Bazile lives a short drive from Pecan Acres and knows every homeowner by name. He canvasses the neighborhood almost daily, tending to basic needs from taxes to trash collection. "These are my people," Bazile, 57, said on a recent visit. "They don’t always agree, but they know I’ll tell them the truth."

One of his jobs is to convince residents to go along with the state-federal plan, which could fall through unless all homeowners in Pecan Acres agree to the buyouts. At least one owner is holding out.

They have reason to be skeptical.

For a long time, nothing good came to Pecan Acres from government officials. The parish helped build a small dike along the canal. It failed. The council then paid for a pump to draw floodwater out of the portage bordering the subdivision during peak rains. It failed. More promises were made for a permanent solution. All failed.

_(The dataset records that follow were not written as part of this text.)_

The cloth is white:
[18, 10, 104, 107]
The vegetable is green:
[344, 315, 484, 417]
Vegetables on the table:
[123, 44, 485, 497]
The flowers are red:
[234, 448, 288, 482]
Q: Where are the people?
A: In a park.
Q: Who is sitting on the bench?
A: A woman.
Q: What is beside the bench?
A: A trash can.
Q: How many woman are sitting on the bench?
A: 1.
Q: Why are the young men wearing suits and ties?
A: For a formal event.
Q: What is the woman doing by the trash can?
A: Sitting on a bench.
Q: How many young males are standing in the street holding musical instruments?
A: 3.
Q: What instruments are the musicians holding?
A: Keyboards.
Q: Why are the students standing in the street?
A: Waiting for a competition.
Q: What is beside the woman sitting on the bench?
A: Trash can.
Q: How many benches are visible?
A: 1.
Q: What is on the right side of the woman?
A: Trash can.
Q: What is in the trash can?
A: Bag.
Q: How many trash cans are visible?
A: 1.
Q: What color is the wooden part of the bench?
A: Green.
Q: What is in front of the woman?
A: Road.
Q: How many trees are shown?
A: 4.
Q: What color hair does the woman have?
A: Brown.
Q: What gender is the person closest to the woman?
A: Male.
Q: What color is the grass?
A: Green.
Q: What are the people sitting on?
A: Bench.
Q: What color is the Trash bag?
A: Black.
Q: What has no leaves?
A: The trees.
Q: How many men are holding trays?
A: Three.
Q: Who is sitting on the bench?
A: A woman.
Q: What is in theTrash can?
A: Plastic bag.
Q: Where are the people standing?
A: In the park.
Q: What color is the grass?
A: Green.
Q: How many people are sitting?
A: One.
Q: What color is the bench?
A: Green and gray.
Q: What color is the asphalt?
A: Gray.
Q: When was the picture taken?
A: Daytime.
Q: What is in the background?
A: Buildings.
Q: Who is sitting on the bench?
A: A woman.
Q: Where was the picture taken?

After Hurricane Gustav destroyed the neighborhood again in 2008, residents grew angry. They filed a class-action lawsuit against Pointe Coupee Parish, alleging that officials were negligent in addressing their chronic and worsening flood risk. In relief, they received part of a $2 million insurance settlement.

Community frustration peaked again in 2016, when an unnamed megastorm dumped nearly 20 inches of rain across Louisiana’s south-central parishes. It flooded every home in Pecan Acres. Congress passed a multibillion-dollar relief package, and FEMA deployed thousands of response and recovery agents to the region.

Again, Pecan Acres received nothing.

As a last resort, residents implored retired Army Lt. Gen. Russel Honoré, a Pointe Coupee native who became a national figure in 2005 when he took over a poorly executed federal response to Hurricane Katrina, to survey the neighborhood and hear their stories.

Convinced they had been failed by the government, Honoré used his influence to rally other powerful figures, including Gov. John Bel Edwards (D) and Graves, whose 6th District includes Pointe Coupee Parish.

In an interview last week, Graves said he believes "this is absolutely what we need to be doing" to address repetitive loss properties in Louisiana and other states.

"It’s not fair for these people to have repetitive floods and for the government to just cut checks and say, ‘Good luck,’" Graves said. "We can do this better and smarter than we have in the past."

Graves will get no argument on that point from his flood-weary constituents.

Lionel Jones, 83, and his wife, Nedia, 94, live two doors up from Portage Canal in a home with a picket fence and flower beds. They suffered a $22,000 loss during the 2016 flood, more than two-thirds of their home’s current value. The Joneses are among the few Pecan Acres residents who have flood insurance.

Their insurance premiums are between $3,000 and $5,000 per year, said Lionel Jones, a retired General Motors Co. technician. That’s on top of a $1,700 annual premium for general homeowners’ insurance.

"They’ve been screwing us so much," he said of insurers and the government. "The more I think about it, the harder it’s getting to stay. I guess if I have to move, I’ll move. I don’t want to live by that ditch anymore."